We have a requirement to set up Kafka MicrosoftSqlServerSource connect. This is to capture all the transactions(insert/update) performing in one of the sales table in Azure SQL database.
In order to bring the support for the above source connect, we have initially enabled CDC at both database and table level. We also created a view out of the source table which will be the input for the source connect( TableType = VIEW in connector configuration). Once we complete the set up at both connector as well as database level, we could see messages flowing to the respective topic created automatically along with the connector as when a new updations/insertions happened at the table level.
One strange behavior we observed while testing is that when we stopped the testing, the last message received in the topic starts getting duplicated until a new message arrived.

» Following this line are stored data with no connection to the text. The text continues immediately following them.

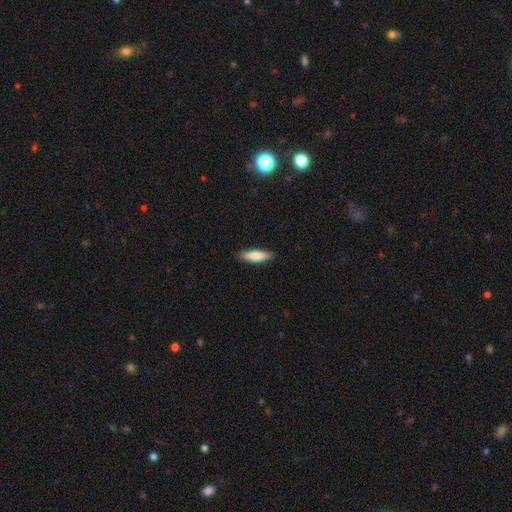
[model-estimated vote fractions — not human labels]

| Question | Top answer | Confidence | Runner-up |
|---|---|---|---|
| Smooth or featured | smooth | 77% | featured or disk (17%) |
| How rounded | cigar-shaped | 63% | in between (35%) |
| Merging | none | 88% | minor disturbance (9%) |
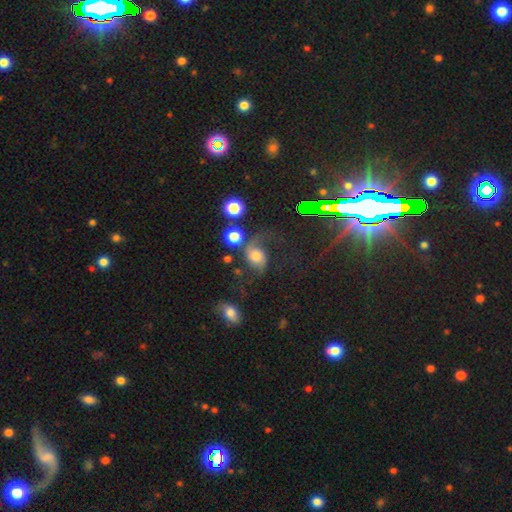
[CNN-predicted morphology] This appears to be a featured or disk galaxy (48%). Merging: none (37%).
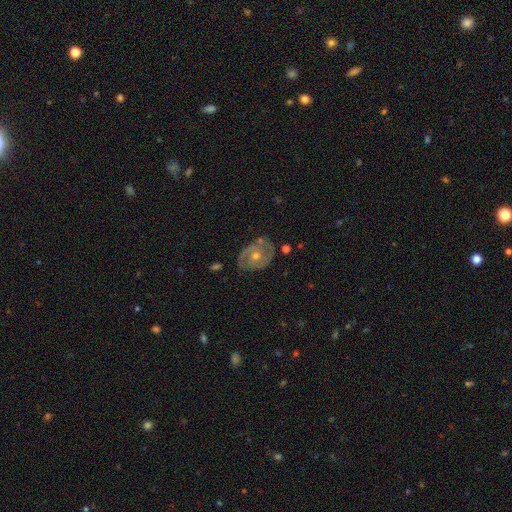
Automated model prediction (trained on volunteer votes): Q: Smooth or featured?
A: featured or disk (75%); runner-up: smooth (18%)
Q: Edge-on disk?
A: no (96%); runner-up: yes (4%)
Q: Bar?
A: no (76%); runner-up: weak (20%)
Q: Spiral arms?
A: yes (70%); runner-up: no (30%)
Q: Spiral winding?
A: tight (55%); runner-up: medium (34%)
Q: Spiral arm count?
A: 2 (58%); runner-up: can't tell (25%)
Q: Bulge size?
A: moderate (64%); runner-up: small (32%)
Q: Merging?
A: none (73%); runner-up: minor disturbance (18%)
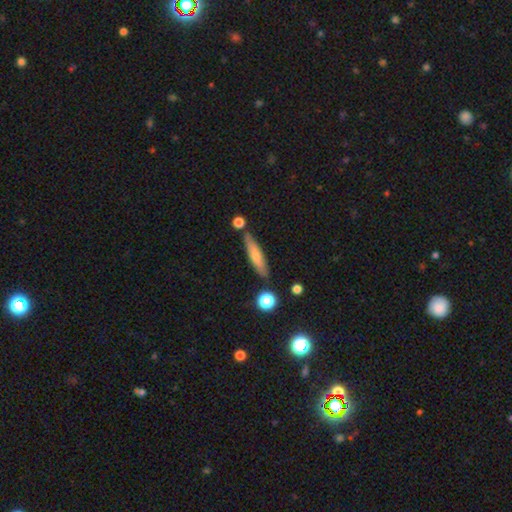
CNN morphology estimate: Smooth or featured?
  - smooth: 63% *
  - featured or disk: 30%
  - star or artifact: 7%
How rounded?
  - cigar-shaped: 81% *
  - in between: 17%
  - round: 2%
Merging?
  - none: 79% *
  - minor disturbance: 13%
  - merger: 6%
  - major disturbance: 3%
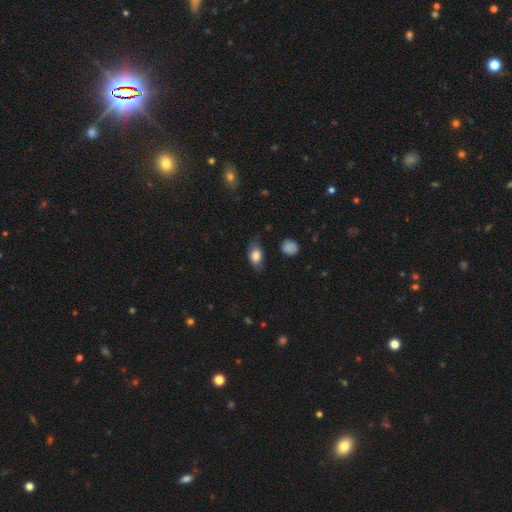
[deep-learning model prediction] Smooth or featured? smooth (77%)
How rounded? in between (84%)
Merging? none (67%)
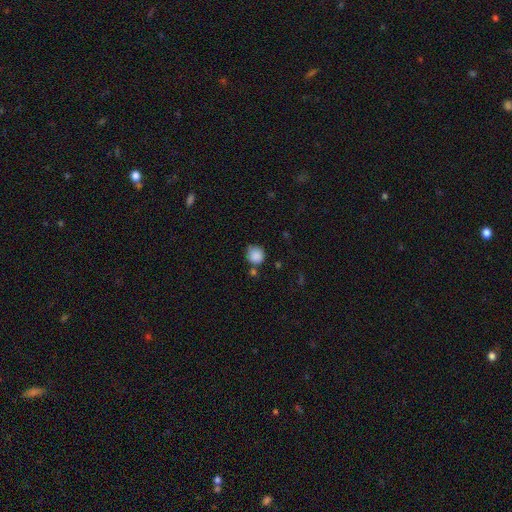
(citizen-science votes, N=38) A smooth galaxy with no disk features (87%) that is round (97%). Merging: none (76%).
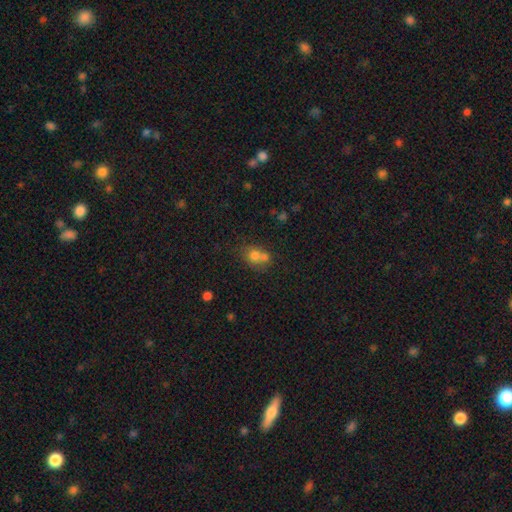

Could you please help us to understand whether this is a system behavior? Or Did we miss any configuration that has resulted in these duplicate entries. Please guide us on how we can tackle the above duplicate issue.
Attaching the snapshot
Connector Summary
Connector Class = MicrosoftSqlServerSource
Max Tasks = 1
kafka.auth.mode = SERVICE_ACCOUNT
kafka.service.account.id = **********
topic.prefix = ***********
connection.host = **************8
connection.port = 1433
connection.user = ***************
db.name = **************88
table.whitelist = item_status_view
timestamp.column.name = ProcessedDateTime
incrementing.column.name = SalesandRefundItemStatusID
table.types = VIEW
schema.pattern = dbo
db.timezone = Europe/London
mode = timestamp+incrementing
timestamp.initial = -1
poll.interval.ms = 10000
batch.max.rows = 1000
timestamp.delay.interval.ms = 30000
output.data.format = JSON